ואז יביטו ויראו אותו עמוק בגיהינום

Hırvatça: 

I on će pogledati, i toga usred Džehennema ugledati.

Rumence: 

El va privi de sus şi îl va vedea pe prietenul său în mijlocul Iadului.

Transliteration: 

FaittalaAAa faraahu fee sawai aljaheemi

Türkçe: 

Araştırdı, nihayet onu cehennemin ta ortasında gördü.

Sahih International: 

And he will look and see him in the midst of the Hellfire.

İngilizce: 

He looked down and saw him in the midst of the Fire.

Azerbaycanca: 

O özü baxıb onu (yoldaşını) Cəhənnəmin ortasında görəcək

Süleyman Ateş: 

Baktı onu cehennemin ortasında gördü.

Diyanet Vakfı: 

( İşte o zaman konuşan baktı, arkadaşını cehennemin ortasında gördü.

Erhan Aktaş: 

Derken yakından tanık oldu.
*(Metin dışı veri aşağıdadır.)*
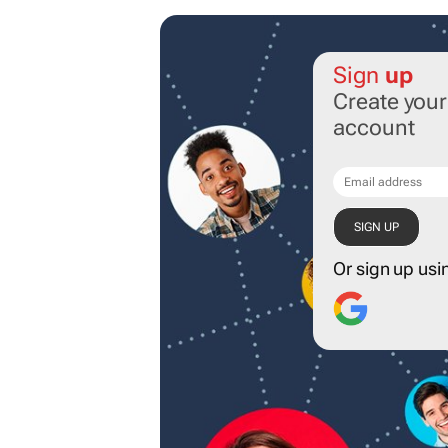
Sign
up
Create you
account
Or sign up usi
Onu Cehennem’in ortasında gördü.

Kral Fahd: 

İşte o zaman konuşan baktı, arkadaşını cehennemin ortasında gördü.

Hasan Basri Çantay: 

Derken o (bizzat) bakıb bunu o çılgın ateşin ta ortasında gördü.

Muhammed Esed: 

Bunun üzerine dönüp bakar ve o (arkadaşı)nı yanan ateşin ortasında görür;

Gültekin Onan: 

Derken, bakıverdi, onu ´çılgınca yanan ateşin´ tam ortasında gördü.

Ali Fikri Yavuz: 

Derken (bizzat kendisi) bakmış, onu tâ cehennemin ortasında görmüştür.

Portekizce: 

E olhará, e o verá no seio do inferno.

İsveççe: 

Och när han ser ned, ser han [vännen] mitt i Elden

Farsça: 

پس خود او به دوزخ سر می کشد و هم نشینش را وسط دوزخ می بیند.

Kürtçe: 

ئەمجا خۆی سەیری کرد کتوپڕ لە ناوەڕاستی دۆزەخدا ئەو (ھاوڕێیەی) بینی

Özbekçe: 

Бас, ўзи қараб, уни дўзахнинг ўртасида кўрди.

Malayca: 

Maka ia pun memandang (ke arah neraka), lalu dilihatnya rakannya itu berada ditengah-tengah neraka yang menjulang-julang.

Arnavutça: 

Dhe ai do të shikojë, dhe atë do ta sheh në midis të zjarrit.

Bulgarca: 

И надзърна, и го видя в средата на Ада.

Sırpça: 

И он ће да погледа, и тога усред Пакла да угледа.

Çekçe: 

A sám vzhůru pohlédne a spatří přítele svého uprostřed pekla stát,

Urduca: 

یہ کہہ کر جونہی وہ جھکے گا تو جہنم کی گہرائی میں اس کو دیکھ لے گا

Tacikçe: 

Аз боло бинигарад ва ӯро дар миёни оташи дӯзах бинад.

Tatarca: 

Һәм җәннәттә булганы хәлдә җәһәннәмгә карап, әлеге иптәшен ут уртасында күрер.

Endonezyaca: 

Maka ia meninjaunya, lalu dia melihat temannya itu di tengah-tengah neraka menyala-nyala.

Amharca: 

ይመለከታልም፤ በገሀነም መካከልም (ጓደኛውን) ያየዋል፡፡

Tamilce: 

ஆக, (அந்த நம்பிக்கையாளர் நரகத்தில்) எட்டிப்பார்ப்பார். அவர் அவனை நரகத்தின் நடுவில் பார்ப்பார்.

Korece: 

그가 내려와 보고 지옥에 있는 그 친구를 발견하고서

Vietnamca: 

Thế là y nhìn xuống và thấy người bạn (vô đức tin) của mình đang ở trong Hỏa Ngục.